Configuration Template

// shared/architecture/boundary-linter.ts
import { Rule } from 'eslint';

export const noCrossContextImports: Rule.RuleModule = {
  meta: {
    type: 'problem',
    docs: { description: 'Prevents direct imports across bounded contexts' },
  },
  create(context) {
    return {
      ImportDeclaration(node) {
        const source = node.source.value as string;
        const currentFile = context.getFilename();
        const currentContext = currentFile.match(/contexts\/([^/]+)/)?.[1];
        
        if (currentContext && source.includes(`contexts/${currentContext}/`)) return;
        if (source.includes('contexts/') && !source.includes('shared/')) {
          context.report({
            node,
            message: `Cross-context import detected.
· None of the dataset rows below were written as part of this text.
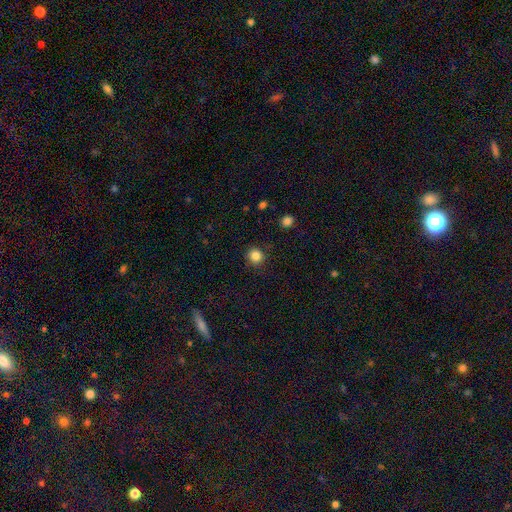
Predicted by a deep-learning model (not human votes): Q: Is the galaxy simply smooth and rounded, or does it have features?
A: smooth — 85%.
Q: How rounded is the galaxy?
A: round — 90%.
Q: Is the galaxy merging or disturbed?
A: none — 89%.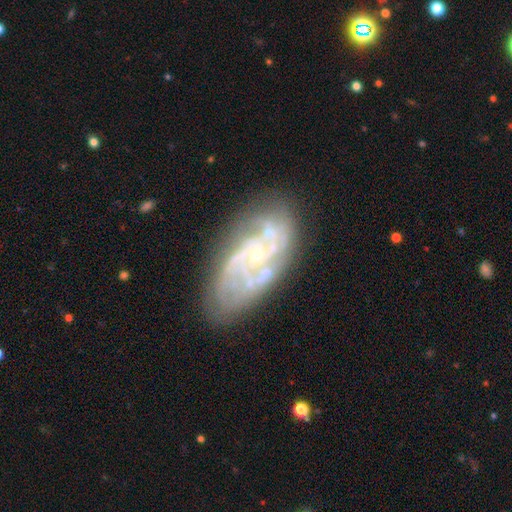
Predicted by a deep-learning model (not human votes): Smooth or featured?
  - featured or disk: 80% *
  - smooth: 12%
  - star or artifact: 8%
Edge-on disk?
  - no: 96% *
  - yes: 4%
Bar?
  - no: 67% *
  - weak: 26%
  - strong: 7%
Spiral arms?
  - yes: 82% *
  - no: 18%
Spiral winding?
  - tight: 48% *
  - medium: 37%
  - loose: 14%
Spiral arm count?
  - can't tell: 38% *
  - 2: 22%
  - 3: 18%
  - 4: 10%
  - more than 4: 6%
  - 1: 6%
Bulge size?
  - small: 74% *
  - moderate: 14%
  - none: 10%
  - large: 1%
  - dominant: 1%
Merging?
  - none: 67% *
  - minor disturbance: 18%
  - major disturbance: 10%
  - merger: 5%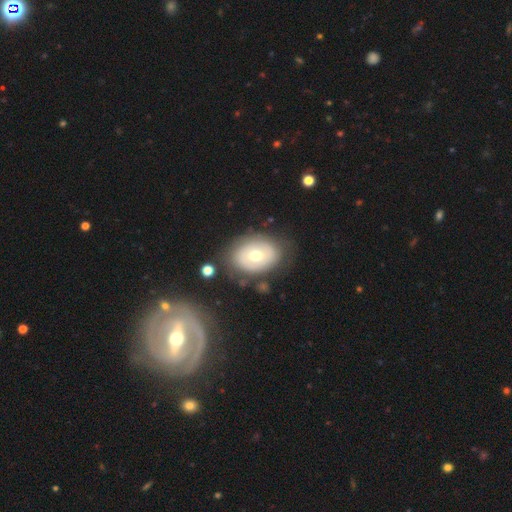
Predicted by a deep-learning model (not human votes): Morphology: type=smooth (48%); merging=none (75%).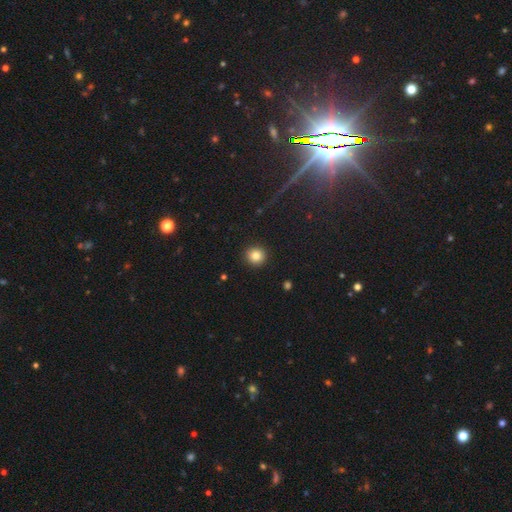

Use ports or events instead.`,
          });
        }
      },
    };
  },
};

// contexts/user-onboarding/infrastructure/adapters/user.entity.ts
import { Entity, PrimaryGeneratedColumn, Column, CreateDateColumn } from 'typeorm';

@Entity('users')
export class UserEntity {
  @PrimaryGeneratedColumn('uuid')
  id: string;

  @Column({ unique: true })
  email: string;

  @Column()
  password: string;

  @Column({ nullable: true })
  referral_code: string;

  @Column({ default: 0 })
  referral_count: number;

  @CreateDateColumn()
  created_at: Date;
}

Quick Start Guide

1. Initialize Context Structure: Create src/contexts/ and scaffold a new bounded context with domain/, application/, infrastructure/, and interfaces/ subdirectories.
2. Define Domain Contracts: Write TypeScript interfaces for repositories and services. Keep them framework-agnostic and focused on business capabilities.
3. Implement Adapters: Create infrastructure classes that implement domain contracts. Use TypeORM/Prisma entities here, not in the domain layer.
4. Wire NestJS Module: Register custom providers to bind ports to adapters. Export use cases for controllers to consume.
5. Enforce Boundaries: Add ESLint rules to block cross-context imports. Run unit tests against domain logic without database dependencies. Verify deployment pipeline passes before merging.